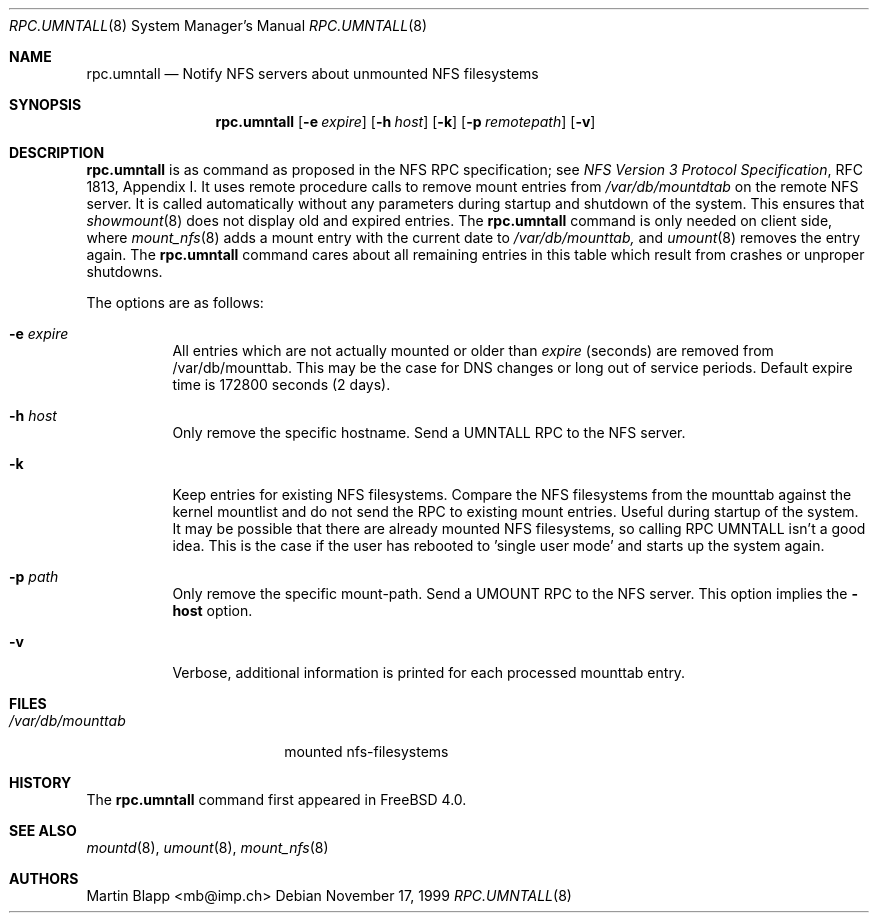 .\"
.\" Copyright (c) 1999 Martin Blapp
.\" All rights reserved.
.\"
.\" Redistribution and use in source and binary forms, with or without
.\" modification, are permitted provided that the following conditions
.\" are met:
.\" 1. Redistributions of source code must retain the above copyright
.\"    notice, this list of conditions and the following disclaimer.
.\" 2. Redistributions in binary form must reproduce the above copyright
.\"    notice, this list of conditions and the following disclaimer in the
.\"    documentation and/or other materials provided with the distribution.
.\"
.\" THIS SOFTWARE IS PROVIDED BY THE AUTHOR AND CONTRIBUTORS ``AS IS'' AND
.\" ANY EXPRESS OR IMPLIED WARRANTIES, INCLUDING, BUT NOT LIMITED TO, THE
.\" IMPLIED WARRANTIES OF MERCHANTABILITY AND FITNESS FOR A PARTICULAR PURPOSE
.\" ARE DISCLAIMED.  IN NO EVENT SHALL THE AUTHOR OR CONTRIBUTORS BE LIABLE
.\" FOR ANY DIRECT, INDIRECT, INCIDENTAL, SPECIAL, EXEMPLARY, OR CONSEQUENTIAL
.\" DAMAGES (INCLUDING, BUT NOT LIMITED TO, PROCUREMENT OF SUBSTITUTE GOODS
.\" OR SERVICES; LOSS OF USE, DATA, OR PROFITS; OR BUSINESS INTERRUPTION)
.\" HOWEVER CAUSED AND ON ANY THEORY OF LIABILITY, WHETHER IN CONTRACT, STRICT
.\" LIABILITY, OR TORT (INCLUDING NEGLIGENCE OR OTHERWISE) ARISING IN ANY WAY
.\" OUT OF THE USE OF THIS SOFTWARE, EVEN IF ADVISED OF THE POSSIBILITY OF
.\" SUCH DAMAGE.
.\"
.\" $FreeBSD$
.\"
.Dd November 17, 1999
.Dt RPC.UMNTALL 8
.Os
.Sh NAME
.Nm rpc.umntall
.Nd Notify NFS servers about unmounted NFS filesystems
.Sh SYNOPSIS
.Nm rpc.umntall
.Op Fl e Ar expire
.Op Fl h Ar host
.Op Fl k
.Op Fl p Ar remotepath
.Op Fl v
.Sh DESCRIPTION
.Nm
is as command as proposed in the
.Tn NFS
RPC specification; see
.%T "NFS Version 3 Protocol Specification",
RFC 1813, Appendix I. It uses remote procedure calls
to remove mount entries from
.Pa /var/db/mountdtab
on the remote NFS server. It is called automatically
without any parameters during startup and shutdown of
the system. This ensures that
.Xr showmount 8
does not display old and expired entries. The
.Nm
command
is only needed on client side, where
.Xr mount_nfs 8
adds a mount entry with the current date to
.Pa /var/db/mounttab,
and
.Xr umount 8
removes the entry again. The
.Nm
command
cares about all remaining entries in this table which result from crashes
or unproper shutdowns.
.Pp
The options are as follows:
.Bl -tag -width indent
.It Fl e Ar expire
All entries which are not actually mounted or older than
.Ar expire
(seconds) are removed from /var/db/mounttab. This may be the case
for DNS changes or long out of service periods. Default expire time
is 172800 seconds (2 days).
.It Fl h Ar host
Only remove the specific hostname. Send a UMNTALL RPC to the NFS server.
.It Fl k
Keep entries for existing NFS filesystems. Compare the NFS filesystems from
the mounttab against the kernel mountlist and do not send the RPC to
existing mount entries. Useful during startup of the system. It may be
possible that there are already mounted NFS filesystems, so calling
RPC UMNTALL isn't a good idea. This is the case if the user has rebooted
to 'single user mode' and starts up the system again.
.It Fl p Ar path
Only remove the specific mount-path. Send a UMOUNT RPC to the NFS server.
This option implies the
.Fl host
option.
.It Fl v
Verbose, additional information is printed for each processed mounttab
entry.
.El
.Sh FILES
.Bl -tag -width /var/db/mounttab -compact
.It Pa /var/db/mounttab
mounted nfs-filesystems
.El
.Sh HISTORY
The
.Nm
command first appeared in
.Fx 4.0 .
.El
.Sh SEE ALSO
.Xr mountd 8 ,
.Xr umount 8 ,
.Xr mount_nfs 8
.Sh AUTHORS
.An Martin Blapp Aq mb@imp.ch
+-------+
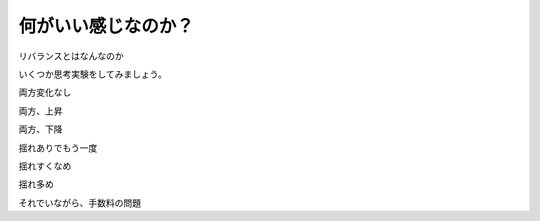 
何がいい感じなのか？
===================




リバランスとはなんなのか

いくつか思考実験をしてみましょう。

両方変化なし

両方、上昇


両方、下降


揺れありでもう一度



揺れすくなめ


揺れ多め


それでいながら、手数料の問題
+-------+
PROBLEM TO SOLVE:
Count every line of the records above in which the string "WARRANTIES" appears. The number alone is to be given.

REPLY TO THE EXERCISE:
2